Question

A compound distributes between benzene (solvent 1) and water (solvent 2) with a distribution coefficient, K = 2.7. If 1.0g of the compound were dissolved in 100mL of water, what weight of compound could be extracted by THREE sequential 10-mL portions of benzene?

Answer 1

Answer:

It could be extracted 0.512 g of solute

Explanation:

The equation that relates the $K_{D}$ and the volumes of organic and aqueous phases is:

$q_{solute-aq} =\frac{V_{aq} }{K_{D}xV_{org} + V_{aq} }$

Where q_{solute-aq} refers to the fraction of solute remaining in the aqueous phase, V_{aq} is the aqueos phase volume, V_{org} is the organic phase volume and K_{D} is the partition coefficient of the solute in the solvents.

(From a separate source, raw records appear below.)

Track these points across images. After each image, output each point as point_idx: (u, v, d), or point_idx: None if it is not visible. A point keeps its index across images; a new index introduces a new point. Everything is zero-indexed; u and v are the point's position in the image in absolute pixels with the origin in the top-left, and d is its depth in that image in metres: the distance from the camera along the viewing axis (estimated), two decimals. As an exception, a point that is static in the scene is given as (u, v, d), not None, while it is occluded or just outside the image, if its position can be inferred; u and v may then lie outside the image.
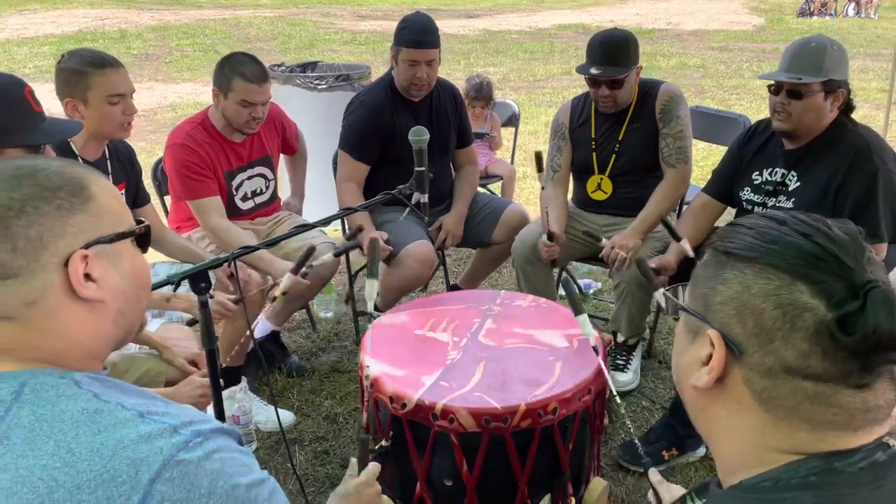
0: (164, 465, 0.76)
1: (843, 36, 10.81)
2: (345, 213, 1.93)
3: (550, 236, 2.64)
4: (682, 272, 2.43)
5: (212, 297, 1.66)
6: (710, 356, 0.74)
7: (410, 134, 1.98)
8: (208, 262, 1.56)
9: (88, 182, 0.87)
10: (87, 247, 0.85)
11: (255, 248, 1.69)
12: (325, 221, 1.84)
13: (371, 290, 1.79)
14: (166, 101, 7.98)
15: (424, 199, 2.01)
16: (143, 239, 0.94)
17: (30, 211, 0.82)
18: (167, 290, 2.11)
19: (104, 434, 0.78)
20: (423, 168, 1.95)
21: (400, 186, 1.93)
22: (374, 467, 1.39)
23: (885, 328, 0.66)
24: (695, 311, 0.77)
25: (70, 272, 0.83)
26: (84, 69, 2.12)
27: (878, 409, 0.70)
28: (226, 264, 1.59)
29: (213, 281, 1.59)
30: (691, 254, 2.23)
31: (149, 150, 5.88)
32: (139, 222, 0.93)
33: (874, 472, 0.69)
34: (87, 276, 0.85)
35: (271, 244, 1.78)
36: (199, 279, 1.52)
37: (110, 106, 2.15)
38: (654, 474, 1.31)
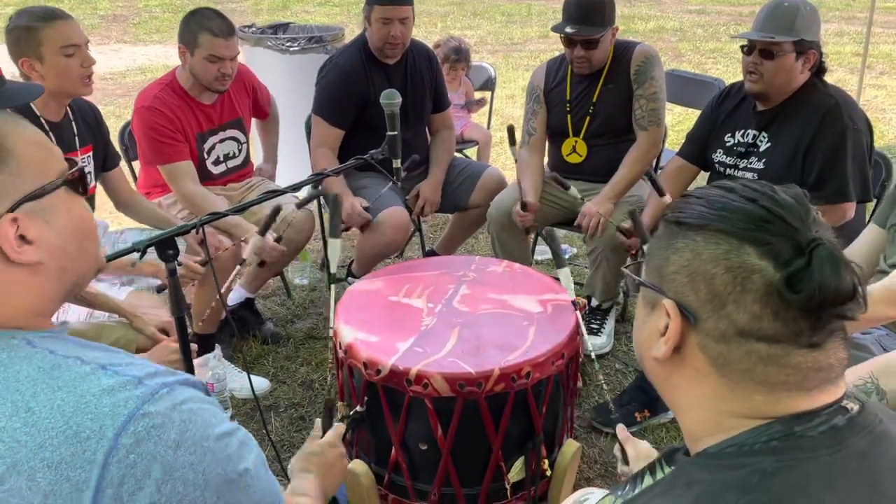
0: (129, 417, 0.73)
1: (820, -1, 10.81)
2: (316, 177, 1.90)
3: (524, 205, 2.63)
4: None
5: (180, 264, 1.63)
6: (668, 326, 0.75)
7: (382, 97, 1.94)
8: (175, 228, 1.52)
9: (4, 137, 0.80)
10: (13, 209, 0.79)
11: (224, 214, 1.65)
12: (297, 186, 1.81)
13: (333, 250, 1.77)
14: (135, 64, 7.78)
15: (397, 164, 1.98)
16: (77, 182, 0.86)
17: None
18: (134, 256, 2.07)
19: (64, 390, 0.75)
20: (396, 132, 1.92)
21: (372, 151, 1.90)
22: (338, 428, 1.38)
23: (830, 284, 0.67)
24: (650, 283, 0.78)
25: (1, 239, 0.79)
26: (33, 24, 2.06)
27: (831, 367, 0.72)
28: (195, 230, 1.56)
29: (181, 249, 1.56)
30: None
31: (118, 114, 5.75)
32: (72, 164, 0.86)
33: (833, 436, 0.70)
34: (23, 239, 0.80)
35: (240, 210, 1.75)
36: (166, 246, 1.49)
37: (66, 58, 2.08)
38: (622, 430, 1.34)
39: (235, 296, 2.87)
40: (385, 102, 1.92)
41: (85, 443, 0.72)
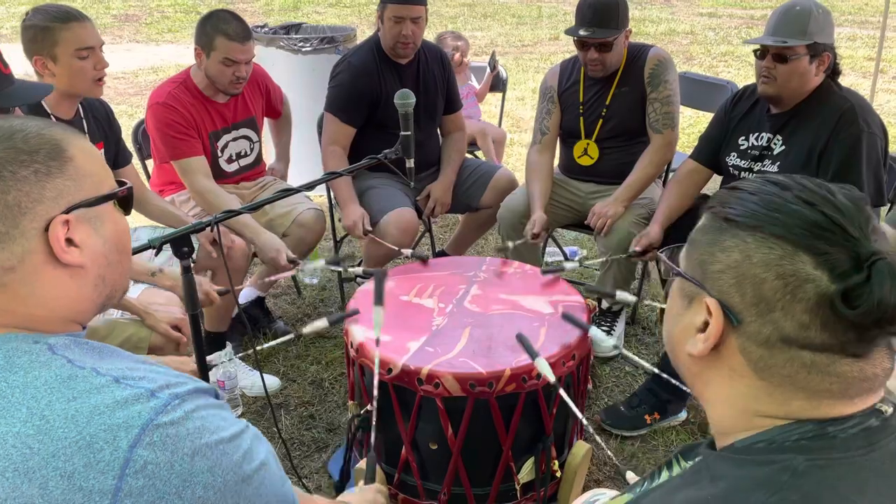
0: (143, 429, 0.75)
1: (832, 3, 10.75)
2: (328, 177, 1.90)
3: (535, 236, 2.63)
4: (672, 236, 2.45)
5: (194, 262, 1.64)
6: (706, 323, 0.73)
7: (396, 97, 1.94)
8: (190, 226, 1.53)
9: (67, 144, 0.85)
10: (67, 211, 0.83)
11: (238, 212, 1.66)
12: (309, 186, 1.82)
13: (378, 317, 1.80)
14: (147, 64, 7.82)
15: (410, 164, 1.99)
16: (125, 201, 0.92)
17: (7, 176, 0.80)
18: (151, 261, 2.09)
19: (79, 401, 0.77)
20: (409, 133, 1.92)
21: (385, 151, 1.90)
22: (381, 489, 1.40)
23: (890, 302, 0.65)
24: (692, 277, 0.75)
25: (51, 238, 0.82)
26: (49, 24, 2.07)
27: (875, 377, 0.70)
28: (208, 229, 1.56)
29: (195, 246, 1.57)
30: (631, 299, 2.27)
31: (130, 113, 5.78)
32: (121, 184, 0.91)
33: (867, 437, 0.69)
34: (69, 241, 0.84)
35: (254, 208, 1.76)
36: (181, 243, 1.50)
37: (80, 60, 2.10)
38: (631, 476, 1.35)
39: (246, 294, 2.89)
40: (399, 103, 1.92)
41: (98, 454, 0.74)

Moreover,for the three consecutive extractions of the same volume of organic phase we can write:

$q_{solute-aq} =(\frac{V_{aq} }{K_{D}xV_{org} + V_{aq} })^{ 3}$

So, plugging the values given into the equation we get:

$q_{solute-aq} =(\frac{100 mL }{2.7x10 mL + 100 mL })^{ 3}$

$q_{solute-aq} =0.488$

The result obtained indicates that a fraction of 0.488 of solute remains in the aqueous phase.

Taking in account that the fraction formula is:

$q_{solute-aq} = \frac{mass- of- solute- aq}{initial-mass- of -solute}$

$0.488= \frac{mass- of- solute- aq}{1.0 g}\\\\0.488 x 1.0 g= {mass- of- solute- aq}\\0.488 g= {mass- of- solute- aq}$

Finally we substract the solute in the aqueous phase form the initial to get the amount in the organic phase:

$1.0g - 0.488g = 0.512 g$

Answer 2

Explanation:

The given data is as follows.

Solvent 1 = benzene,          Solvent 2 = water

 $K_{p}$ = 2.7,         $V_{S_{2}}$ = 100 mL

$V_{S_{1}}$ = 10 mL,       weight of compound = 1 g

       Extract = 3

Therefore, calculate the fraction remaining as follows.

                  $f_{n} = [1 + K_{p}(\frac{V_{S_{2}}}{V_{S_{1}}})]^{-n}$

                                  = $[1 + 2.7(\frac{100}{10})]^{-3}$

                                  = $(28)^{-3}$

                                  = $4.55 \times 10^{-5}$

Hence, weight of compound to be extracted = weight of compound - fraction remaining

                                  = 1 - $4.55 \times 10^{-5}$

                                  = 0.00001

or,                               = $1 \times 10^{-5}$

Thus, we can conclude that weight of compound that could be extracted is $1 \times 10^{-5}$.